Hyatt Hills Golf Complex
Reason No. 1:
The golf course is a Brian Ault design. That name alone might not mean too much you, but when it’s paired with Ault, Clark and Associates it should. This Kensington, Md.-based firm has worked on more than 500 golf course projects across the country in its nearly 50-year history and is the only firm to employ three generations of architects. In addition to New Jersey courses such as Heron Glen, Eagle Ridge, and Ballamor, the firm is responsible for The TPC at Avenel and improvements at Congressional Country Club and Kingsmill Country Club, all current or former PGA Tour stops. Despite having only nine-holes, this course is no pitch ’n putt or executive layout. It is a true test of golf, consisting of two par-3s, five par-4s and two par-5s, — with multiple teeing areas if playing 18 holes. From the back tees, it’s 6,500 yards with a USGA-rated slope of 130. A large lake brings water into play on at least three holes, including the signature seventh, a 187-yard par-3 that’s all carry. “Even though we’re nine holes, when people see our golf course and they see the conditions, they see why we charge more,” says head pro Dan Hollis. “It’s a nice variety of short and long, tight and open holes.” Reason No 2:
The conditions are second to none. But don’t just take our word for it. In 2004, the Newark Star Ledger named Hyatt Hills the “best-conditioned nine-hole course in New Jersey.” And the man responsible for the velvety fairways and firm, fast greens is Joe Flaherty, who has 30 years experience taking care of a little course called Baltusrol. Despite being challenged by more divots and ball marks that at his former, private course, Flaherty keeps the turf looking opening-day good. The three-year-old course has also filled in nicely with areas of fescue in between certain holes, giving it a mature look. “We put money and time into this course and it’s a step above a typical public course,” says Hollis. Reason No. 3:
You can get on and get around easily. Hollis says the course is busiest on weekday afternoons, so prime morning tee times (weekdays and weekends) are actually easier to come by.
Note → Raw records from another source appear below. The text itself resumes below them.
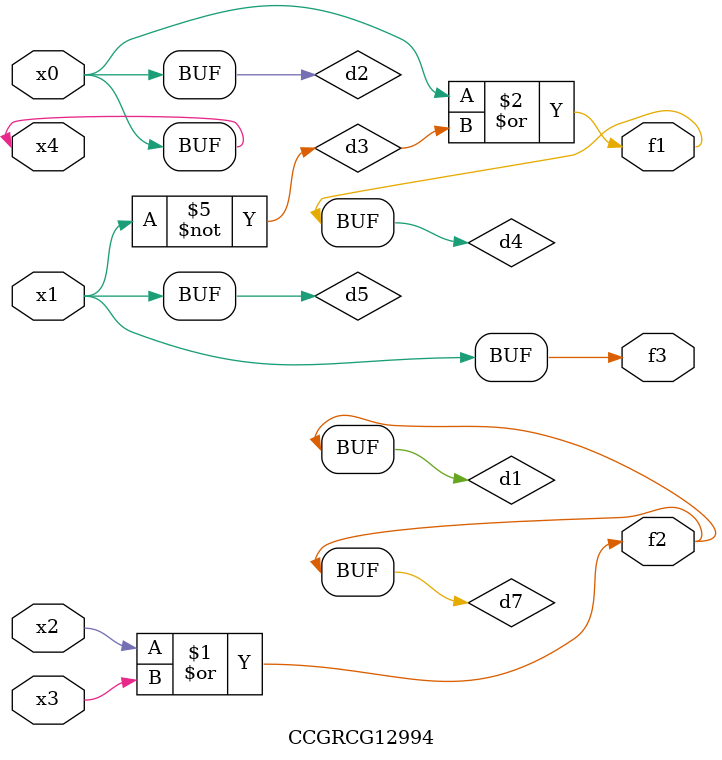
<source format=v>
module CCGRCG12994(
	input x0, x1, x2, x3, x4,
	output f1, f2, f3
);

	wire d1, d2, d3, d4, d5, d6, d7;

	or (d1, x2, x3);
	buf (d2, x0, x4);
	not (d3, x1);
	or (d4, d2, d3);
	not (d5, d3);
	nand (d6, d1, d3);
	or (d7, d1);
	assign f1 = d4;
	assign f2 = d7;
	assign f3 = d5;
endmodule

</source>
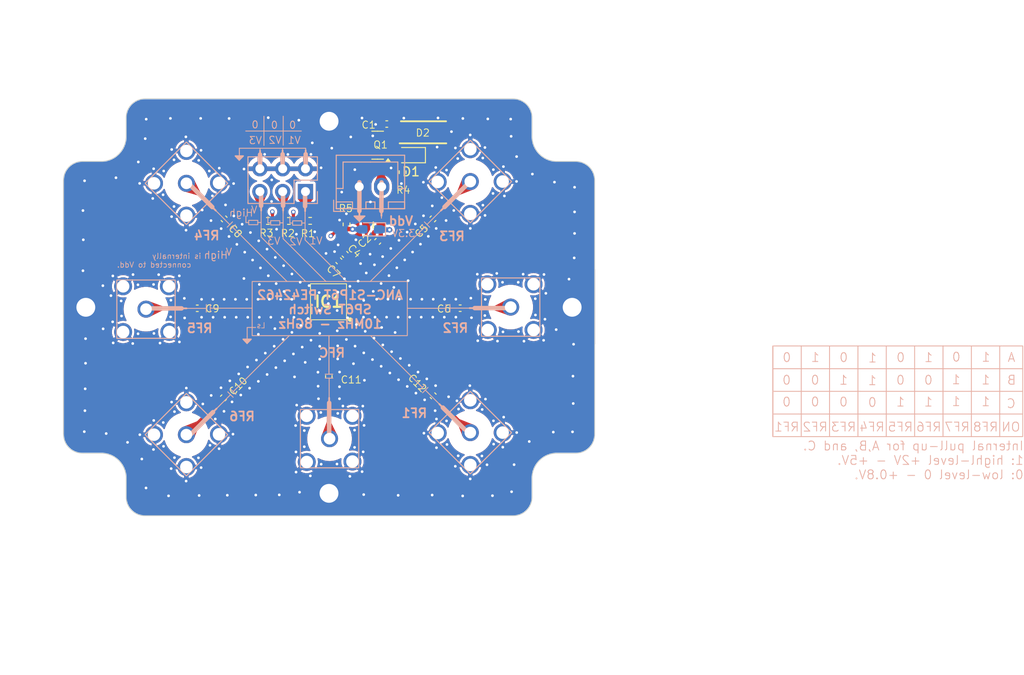
<source format=kicad_pcb>
(kicad_pcb
	(version 20240108)
	(generator "pcbnew")
	(generator_version "8.0")
	(general
		(thickness 0.744)
		(legacy_teardrops no)
	)
	(paper "A4")
	(layers
		(0 "F.Cu" signal)
		(1 "In1.Cu" signal)
		(2 "In2.Cu" signal)
		(31 "B.Cu" signal)
		(32 "B.Adhes" user "B.Adhesive")
		(33 "F.Adhes" user "F.Adhesive")
		(34 "B.Paste" user)
		(35 "F.Paste" user)
		(36 "B.SilkS" user "B.Silkscreen")
		(37 "F.SilkS" user "F.Silkscreen")
		(38 "B.Mask" user)
		(39 "F.Mask" user)
		(40 "Dwgs.User" user "User.Drawings")
		(41 "Cmts.User" user "User.Comments")
		(42 "Eco1.User" user "User.Eco1")
		(43 "Eco2.User" user "User.Eco2")
		(44 "Edge.Cuts" user)
		(45 "Margin" user)
		(46 "B.CrtYd" user "B.Courtyard")
		(47 "F.CrtYd" user "F.Courtyard")
		(48 "B.Fab" user)
		(49 "F.Fab" user)
		(50 "User.1" user)
		(51 "User.2" user)
		(52 "User.3" user)
		(53 "User.4" user)
		(54 "User.5" user)
		(55 "User.6" user)
		(56 "User.7" user)
		(57 "User.8" user)
		(58 "User.9" user)
	)
	(setup
		(stackup
			(layer "F.SilkS"
				(type "Top Silk Screen")
			)
			(layer "F.Paste"
				(type "Top Solder Paste")
			)
			(layer "F.Mask"
				(type "Top Solder Mask")
				(thickness 0.01)
			)
			(layer "F.Cu"
				(type "copper")
				(thickness 0.035)
			)
			(layer "dielectric 1"
				(type "prepreg")
				(thickness 0.254)
				(material "FR4")
				(epsilon_r 4.5)
				(loss_tangent 0.02)
			)
			(layer "In1.Cu"
				(type "copper")
				(thickness 0.035)
			)
			(layer "dielectric 2"
				(type "core")
				(thickness 0.23)
				(material "FR4")
				(epsilon_r 4.5)
				(loss_tangent 0.02)
			)
			(layer "In2.Cu"
				(type "copper")
				(thickness 0.035)
			)
			(layer "dielectric 3"
				(type "prepreg")
				(thickness 0.1)
				(material "FR4")
				(epsilon_r 4.5)
				(loss_tangent 0.02)
			)
			(layer "B.Cu"
				(type "copper")
				(thickness 0.035)
			)
			(layer "B.Mask"
				(type "Bottom Solder Mask")
				(thickness 0.01)
			)
			(layer "B.Paste"
				(type "Bottom Solder Paste")
			)
			(layer "B.SilkS"
				(type "Bottom Silk Screen")
			)
			(copper_finish "None")
			(dielectric_constraints no)
		)
		(pad_to_mask_clearance 0)
		(allow_soldermask_bridges_in_footprints no)
		(pcbplotparams
			(layerselection 0x00010fc_ffffffff)
			(plot_on_all_layers_selection 0x0000000_00000000)
			(disableapertmacros no)
			(usegerberextensions no)
			(usegerberattributes yes)
			(usegerberadvancedattributes yes)
			(creategerberjobfile yes)
			(dashed_line_dash_ratio 12.000000)
			(dashed_line_gap_ratio 3.000000)
			(svgprecision 4)
			(plotframeref no)
			(viasonmask no)
			(mode 1)
			(useauxorigin no)
			(hpglpennumber 1)
			(hpglpenspeed 20)
			(hpglpendiameter 15.000000)
			(pdf_front_fp_property_popups yes)
			(pdf_back_fp_property_popups yes)
			(dxfpolygonmode yes)
			(dxfimperialunits yes)
			(dxfusepcbnewfont yes)
			(psnegative no)
			(psa4output no)
			(plotreference yes)
			(plotvalue yes)
			(plotfptext yes)
			(plotinvisibletext no)
			(sketchpadsonfab no)
			(subtractmaskfromsilk no)
			(outputformat 1)
			(mirror no)
			(drillshape 1)
			(scaleselection 1)
			(outputdirectory "")
		)
	)
	(net 0 "")
	(net 1 "/Vdd")
	(net 2 "GND")
	(net 3 "Net-(IC1-RF3)")
	(net 4 "Net-(IC1-RF2)")
	(net 5 "Net-(IC1-RF4)")
	(net 6 "Net-(C5-Pad1)")
	(net 7 "Net-(C6-Pad1)")
	(net 8 "Net-(IC1-RF5)")
	(net 9 "Net-(IC1-RF6)")
	(net 10 "Net-(IC1-RFC)")
	(net 11 "Net-(IC1-RF1)")
	(net 12 "Net-(C8-Pad2)")
	(net 13 "Net-(IC1-V3)")
	(net 14 "Net-(C9-Pad2)")
	(net 15 "Net-(C10-Pad2)")
	(net 16 "Net-(IC1-V2)")
	(net 17 "Net-(IC1-V1)")
	(net 18 "Net-(C11-Pad2)")
	(net 19 "Net-(C12-Pad2)")
	(net 20 "Net-(D1-K)")
	(net 21 "Net-(D1-A)")
	(net 22 "Net-(D3-A)")
	(net 23 "Net-(J2-Pin_2)")
	(footprint "Package_TO_SOT_SMD:SOT-23" (layer "F.Cu") (at 150.3525 78.03 180))
	(footprint "MUSIC_Lab:Outline_4x3_cavity_1.5mm" (layer "F.Cu") (at 197.275051 96.772563))
	(footprint "Capacitor_SMD:C_0402_1005Metric" (layer "F.Cu") (at 156.54 105.98 -45))
	(footprint "Resistor_SMD:R_0402_1005Metric" (layer "F.Cu") (at 146.89 86.86 -90))
	(footprint "Capacitor_SMD:C_0402_1005Metric" (layer "F.Cu") (at 130.25 96.22 180))
	(footprint "MUSIC_Lab:Bead0603 BEADC1608X100N" (layer "F.Cu") (at 149.869999 86.94 180))
	(footprint "Capacitor_SMD:C_0402_1005Metric" (layer "F.Cu") (at 150.36 88.76 45))
	(footprint "MUSIC_Lab:TVS DIOM5226X230N" (layer "F.Cu") (at 155.3798 76.6554))
	(footprint "Resistor_SMD:R_0402_1005Metric" (layer "F.Cu") (at 142.83 86.47 180))
	(footprint "Capacitor_SMD:C_0402_1005Metric" (layer "F.Cu") (at 156.51 86.25 -135))
	(footprint "Capacitor_SMD:C_0402_1005Metric" (layer "F.Cu") (at 159.55 96.21 180))
	(footprint "Capacitor_SMD:C_0402_1005Metric" (layer "F.Cu") (at 133.24 86.25 135))
	(footprint "Capacitor_SMD:C_0402_1005Metric" (layer "F.Cu") (at 146.73 90.21 -45))
	(footprint "Resistor_SMD:R_0402_1005Metric" (layer "F.Cu") (at 140.46 86.48 180))
	(footprint "Capacitor_SMD:C_0402_1005Metric" (layer "F.Cu") (at 146.03 90.93 -45))
	(footprint "Capacitor_SMD:C_0402_1005Metric" (layer "F.Cu") (at 144.91 103.82 -90))
	(footprint "Resistor_SMD:R_0402_1005Metric" (layer "F.Cu") (at 138.12 86.48 180))
	(footprint "Capacitor_SMD:C_0402_1005Metric" (layer "F.Cu") (at 151.37 75.67))
	(footprint "Diode_SMD:D_SOD-323" (layer "F.Cu") (at 154.07 79.14 180))
	(footprint "Capacitor_SMD:C_0402_1005Metric" (layer "F.Cu") (at 133.17 106.21 -135))
	(footprint "MUSIC_Lab:Switch_1p6t_PE42462_QFN50P400X400X90-25N-D" (layer "F.Cu") (at 144.89 95.48 180))
	(footprint "Resistor_SMD:R_0402_1005Metric" (layer "F.Cu") (at 153.14 81.04 90))
	(footprint "MUSIC_Lab:SMA_KHD_Back" (layer "B.Cu") (at 144.9934 110.7632 90))
	(footprint "MUSIC_Lab:SMA_KHD_Back" (layer "B.Cu") (at 165.18 96.0868))
	(footprint "LED_SMD:LED_0603_1608Metric_Pad1.05x0.95mm_HandSolder" (layer "B.Cu") (at 149.575 87.42 180))
	(footprint "MUSIC_Lab:SMA_KHD_Back" (layer "B.Cu") (at 124.5368 96.3168 180))
	(footprint "MUSIC_Lab:SMA_KHD_Back" (layer "B.Cu") (at 160.68 110.0866 45))
	(footprint "Connector_JST:JST_XH_B2B-XH-A_1x02_P2.50mm_Vertical" (layer "B.Cu") (at 148.3 82.66))
	(footprint "MUSIC_Lab:SMA_KHD_Back" (layer "B.Cu") (at 160.68 82.0866 45))
	(footprint "Connector_PinHeader_2.54mm:PinHeader_2x03_P2.54mm_Vertical" (layer "B.Cu") (at 142.31 83.2 90))
	(footprint "MUSIC_Lab:SMA_KHD_Back"
		(layer "B.Cu")
		(uuid "df2fb5a1-f3a7-43a6-a1c0-b7394458c571")
		(at 129.0368 110.3166 -135)
		(descr "https://www.amphenolrf.com/downloads/dl/file/id/3222/product/2918/132291_customer_drawing.pdf")
		(tags "SMA THT Female Jack Vertical Bulkhead")
		(property "Reference" "SMA7"
			(at 0 4.75 -135)
			(layer "B.SilkS")
			(hide yes)
			(uuid "3a9efc1f-87f0-4f1d-87fa-b604ab8f5f3e")
			(effects
				(font
					(size 1 1)
					(thickness 0.15)
				)
				(justify mirror)
			)
		)
		(property "Value" "~"
			(at 0 -5 -135)
			(layer "B.Fab")
			(hide yes)
			(uuid "5f3a15fe-bf2d-4638-97bc-8e9b42ed5ce2")
			(effects
				(font
					(size 1 1)
					(thickness 0.15)
				)
				(justify mirror)
			)
		)
		(property "Footprint" "MUSIC_Lab:SMA_KHD_Back"
			(at 0 0 45)
			(unlocked yes)
			(layer "B.Fab")
			(hide yes)
			(uuid "4f514d6e-e75b-4b6e-ab22-fedd9279bf6b")
			(effects
				(font
					(size 1.27 1.27)
				)
				(justify mirror)
			)
		)
		(property "Datasheet" ""
			(at 0 0 45)
			(unlocked yes)
			(layer "B.Fab")
			(hide yes)
			(uuid "927b8b85-a507-429d-9e0a-139afb758b44")
			(effects
				(font
					(size 1.27 1.27)
				)
				(justify mirror)
			)
		)
		(property "Description" ""
			(at 0 0 45)
			(unlocked yes)
			(layer "B.Fab")
			(hide yes)
			(uuid "58b6089a-e897-4871-a826-7d2a9c1834dd")
			(effects
				(font
					(size 1.27 1.27)
				)
				(justify mirror)
			)
		)
		(path "/e3b3a7b8-3eb3-451a-9180-60be3e4a0d77")
		(sheetname "Root")
		(sheetfile "SP6T_PE42462_0mm254kappa_vertical_4x3.kicad_sch")
		(attr through_hole)
		(fp_poly
			(pts
				(xy 3.25 -3.25) (xy -3.25 -3.25) (xy -3.25 3.25) (xy 3.25 3.25)
			)
			(stroke
				(width 0.12)
				(type solid)
			)
			(fill none)
			(layer "B.SilkS")
			(uuid "fdd39b54-4f36-41ce-bb9d-ec51f26a0ea8")
		)
		(fp_line
			(start 4.17 4.17)
			(end -4.17 4.17)
			(stroke
				(width 0.05)
				(type solid)
			)
			(layer "B.CrtYd")
			(uuid "01da5252-6871-4c05-9341-11af2d95d18c")
		)
		(fp_line
			(start 4.17 4.17)
			(end 4.17 -4.17)
			(stroke
				(width 0.05)
				(type solid)
			)
			(layer "B.CrtYd")
			(uuid "ee7eef28-4870-424d-bcf8-0c488b043278")
		)
		(fp_line
			(start -4.17 -4.17)
			(end -4.17 4.17)
			(stroke
				(width 0.05)
				(type solid)
			)
			(layer "B.CrtYd")
			(uuid "1ed94381-273d-4389-bd8f-3b7a9a3d42b7")
		)
		(fp_line
			(start -4.17 -4.17)
			(end 4.17 -4.17)
			(stroke
				(width 0.05)
				(type solid)
			)
			(layer "B.CrtYd")
			(uuid "19571129-1eba-4a15-a88a-cc26a76be452")
		)
		(fp_text user "${REFERENCE}"
			(at 0 0 -135)
			(layer "B.Fab")
			(uuid "da482026-f589-437b-a8c9-5e6716a57fb6")
			(effects
				(font
					(size 1 1)
					(thickness 0.15)
				)
				(justify mirror)
			)
		)
		(pad "1" thru_hole circle
			(at 0 0 225)
			(size 1.9 1.9)
			(drill 1.3)
			(layers "*.Cu" "*.Mask")
			(remove_unused_layers no)
			(net 15 "Net-(C10-Pad2)")
			(pintype "passive")
			(teardrops
				(best_length_ratio 0.5)
				(max_length 1)
				(best_width_ratio 1)
				(max_width 2)
				(curve_points 0)
				(filter_ratio 0.9)
				(enabled yes)
				(allow_two_segments yes)
				(prefer_zone_connections yes)
			)
			(uuid "5cde97c8-4aa1-43a5-87f0-f7db67be74c0")
		)
		(pad "2" thru_hole circle
			(at -2.6 -2.54 225)
			(size 2 2)
			(drill 1.4)
			(layers "*.Cu" "*.Mask")
			(remove_unused_layers no)
			(net 2 "GND")
			(pintype "passive")
			(zone_connect 1)
			(thermal_bridge_width 0.5)
			(thermal_gap 0.25)
			(teardrops
				(best_length_ratio 0.5)
				(max_length 1)
				(best_width_ratio 1)
				(max_width 2)
				(curve_points 0)
				(filter_ratio 0.9)
				(enabled yes)
				(allow_two_segments yes)
				(prefer_zone_connections yes)
			)
			(uuid "b7b90fdb-9879-496e-baba-46a5576e8a48")
		)
		(pad "2" thru_hole circle
			(at -2.55 2.55 225)
			(size 2 2)
			(drill 1.4)
			(layers "*.Cu" "*.Mask")
			(remove_unused_layers no)
			(net 2 "GND")
			(pintype "passive")
			(zone_connect 1)
			(thermal_bridge_width 0.5)
			(thermal_gap 0.25)
			(teardrops
				(best_length_ratio 0.5)
				(max_length 1)
				(best_width_ratio 1)
				(max_width 2)
				(curve_points 0)
				(filter_ratio 0.9)
				(enabled yes)
				(allow_two_segments yes)
				(prefer_zone_connections yes)
			)
			(uuid "ae7de1d8-a650-4091-8c6a-b408837f969b")
		)
		(pad "2" thru_hole circle
			(at 2.55 -2.55 225)
			(size 2 2)
			(drill 1.4)
			(layers "*.Cu" "*.Mask")
			(remove_unused_layers no)
			(net 2 "GND")
			(pintype "passive")
			(zone_connect 1)
			(thermal_bridge_width 0.5)
			(thermal_gap 0.25)
			(teardrops
				(best_length_ratio 0.5)
				(max_length 1)
				(best_width_ratio 1)
				(max_width 2)
				(curve_points 0)
				(filter_ratio 0.9)
				(enabled yes)
				(allow_two_segments yes)
				(prefer_zone_connections yes)
			)
			(uuid "654964a1-cb94-4c98-a220-196e6b51ca6d")
		)
		(pad "2" thru_hole circle
			(at 2.55 2.55 225)
			(size 2 2)
			(drill 1.4)
			(layers "*.Cu" "*.Mask")
			(remove_unused_layers no)
			(net 2 "GND")
			(pintype "passive")
			(zone_connect 1)
			(thermal_bridge_width 0.5)
			(thermal_gap 0.25)
			(teardrops
				(best_length_ratio 0.5)
				(max_length 1)
				(best_width_ratio 1)
				(max_width 2)
				(curve_points 0)
				(filter_ratio 0.9)
				(enabled yes)
				(allow_two_segments yes)
				(prefer_zone_connections yes)
			)
			(uuid "29c733c3-fdd8-4c64-99b4-c5fc25bffdf1")
		)
		(zone
			(net 0)
			(net_name "")
			(layers "*.Cu")
			(uuid "8bf72545-38c0-48e4-b63c-879d93ab7cd1")
			(hatch edge 0.5)
			(connect_pads
				(clearance 0)
			)
			(min_thickness 0.25)
			(filled_areas_thickness no)
			(keepout
				(tracks allowed)
				(vias not_allowed)
				(pads allowed)
				(copperpour not_allowed)
				(footprints allowed)
			)
			(fill
				(thermal_gap 0.5)
				(thermal_bridge_width 0.5)
			)
			(polygon
				(pts
					(xy 127.269033 112.084367) (xy 127.061412 111.848868) (xy 126.884945 111.589203) (xy 126.742414 111.30947)
					(xy 126.636066 111.014078) (xy 126.56758 110.707686) (xy 126.538033 110.395127) (xy 126.547895 110.081329)
					(xy 126.597008 109.771242) (xy 126.684598 109.469755) (xy 126.
... [877091 chars truncated]
</source>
Plus, since it’s only nine holes of championship golf, you can get a golf fix without taking up the entire day. “If someone wants to come out and play, the time to come is in the morning,” says Hollis. Reason No. 4:
There are a host of other amenities. The word “complex” is not a misnomer. In addition to the golf course, there’s a 42-stall, lighted driving range, 18-hole miniature golf course, practice putting/chipping greens and bunker, PGA-member taught golf schools, and Lana’s, a fine-dining restaurant recognized in the latest Zagat restaurant guide.